Task item:
Could you copy every line from the material below in which "Client" appears?

Record set:
-------------------------

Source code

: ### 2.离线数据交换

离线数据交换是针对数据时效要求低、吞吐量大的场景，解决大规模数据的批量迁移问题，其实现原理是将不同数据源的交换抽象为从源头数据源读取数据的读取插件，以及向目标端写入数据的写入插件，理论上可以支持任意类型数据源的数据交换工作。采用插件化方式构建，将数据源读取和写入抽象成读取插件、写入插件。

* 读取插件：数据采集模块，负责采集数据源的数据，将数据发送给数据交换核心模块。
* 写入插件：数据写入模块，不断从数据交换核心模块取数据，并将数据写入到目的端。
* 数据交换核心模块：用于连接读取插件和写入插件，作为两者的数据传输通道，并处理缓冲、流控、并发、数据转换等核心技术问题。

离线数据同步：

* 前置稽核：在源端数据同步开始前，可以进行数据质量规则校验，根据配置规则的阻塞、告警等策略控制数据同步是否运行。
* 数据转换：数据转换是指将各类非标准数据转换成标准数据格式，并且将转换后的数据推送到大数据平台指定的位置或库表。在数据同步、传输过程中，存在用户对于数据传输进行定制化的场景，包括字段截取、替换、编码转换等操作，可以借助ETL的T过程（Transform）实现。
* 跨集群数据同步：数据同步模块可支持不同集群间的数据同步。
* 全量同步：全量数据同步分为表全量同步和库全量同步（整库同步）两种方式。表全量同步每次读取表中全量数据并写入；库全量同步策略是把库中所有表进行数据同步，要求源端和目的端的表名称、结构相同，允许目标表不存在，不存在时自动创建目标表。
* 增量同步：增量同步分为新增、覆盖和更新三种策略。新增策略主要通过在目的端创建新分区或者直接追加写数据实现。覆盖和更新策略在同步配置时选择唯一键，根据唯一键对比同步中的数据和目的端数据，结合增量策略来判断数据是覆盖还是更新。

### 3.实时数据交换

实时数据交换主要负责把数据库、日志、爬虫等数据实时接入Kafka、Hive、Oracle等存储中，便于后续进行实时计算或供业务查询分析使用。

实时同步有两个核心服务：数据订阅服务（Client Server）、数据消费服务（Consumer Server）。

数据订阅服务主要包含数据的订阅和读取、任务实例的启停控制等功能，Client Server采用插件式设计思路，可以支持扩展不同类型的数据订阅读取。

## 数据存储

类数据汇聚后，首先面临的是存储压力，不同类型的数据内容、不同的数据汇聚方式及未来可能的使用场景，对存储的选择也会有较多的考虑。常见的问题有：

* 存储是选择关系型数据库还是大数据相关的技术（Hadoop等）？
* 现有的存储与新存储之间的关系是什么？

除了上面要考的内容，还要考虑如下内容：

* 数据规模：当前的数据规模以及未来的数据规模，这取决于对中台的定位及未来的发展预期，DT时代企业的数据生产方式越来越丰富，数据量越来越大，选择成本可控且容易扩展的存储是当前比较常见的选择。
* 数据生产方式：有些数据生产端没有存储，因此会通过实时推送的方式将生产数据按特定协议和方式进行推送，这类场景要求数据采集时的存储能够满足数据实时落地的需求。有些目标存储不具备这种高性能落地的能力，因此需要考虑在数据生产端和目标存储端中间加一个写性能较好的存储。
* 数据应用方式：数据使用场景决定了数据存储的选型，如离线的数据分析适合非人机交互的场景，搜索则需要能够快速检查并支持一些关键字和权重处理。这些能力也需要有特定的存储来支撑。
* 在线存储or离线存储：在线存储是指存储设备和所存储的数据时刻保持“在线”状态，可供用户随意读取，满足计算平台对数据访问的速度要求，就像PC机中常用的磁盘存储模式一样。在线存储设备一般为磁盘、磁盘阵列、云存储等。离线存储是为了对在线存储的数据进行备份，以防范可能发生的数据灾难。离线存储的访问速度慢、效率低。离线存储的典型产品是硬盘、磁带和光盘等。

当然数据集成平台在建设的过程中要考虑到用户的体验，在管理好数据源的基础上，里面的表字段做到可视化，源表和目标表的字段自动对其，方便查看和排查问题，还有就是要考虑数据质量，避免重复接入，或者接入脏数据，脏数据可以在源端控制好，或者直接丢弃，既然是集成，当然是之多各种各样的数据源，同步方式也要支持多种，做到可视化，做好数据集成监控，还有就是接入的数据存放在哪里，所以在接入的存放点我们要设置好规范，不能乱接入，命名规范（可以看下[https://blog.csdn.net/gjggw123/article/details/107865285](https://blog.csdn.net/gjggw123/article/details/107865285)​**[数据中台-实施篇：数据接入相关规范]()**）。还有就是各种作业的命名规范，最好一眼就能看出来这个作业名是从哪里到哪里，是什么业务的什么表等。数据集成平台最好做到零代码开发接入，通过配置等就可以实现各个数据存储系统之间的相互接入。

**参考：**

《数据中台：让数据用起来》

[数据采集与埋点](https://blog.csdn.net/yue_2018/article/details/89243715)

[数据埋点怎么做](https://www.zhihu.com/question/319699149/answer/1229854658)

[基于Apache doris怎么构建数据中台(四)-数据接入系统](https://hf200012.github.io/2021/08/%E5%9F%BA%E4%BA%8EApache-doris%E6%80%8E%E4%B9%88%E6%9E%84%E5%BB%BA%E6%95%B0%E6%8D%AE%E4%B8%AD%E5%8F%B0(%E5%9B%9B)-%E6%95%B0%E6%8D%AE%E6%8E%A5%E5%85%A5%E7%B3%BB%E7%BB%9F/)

-------------------------

Your response:
实时同步有两个核心服务：数据订阅服务（Client Server）、数据消费服务（Consumer Server）。
数据订阅服务主要包含数据的订阅和读取、任务实例的启停控制等功能，Client Server采用插件式设计思路，可以支持扩展不同类型的数据订阅读取。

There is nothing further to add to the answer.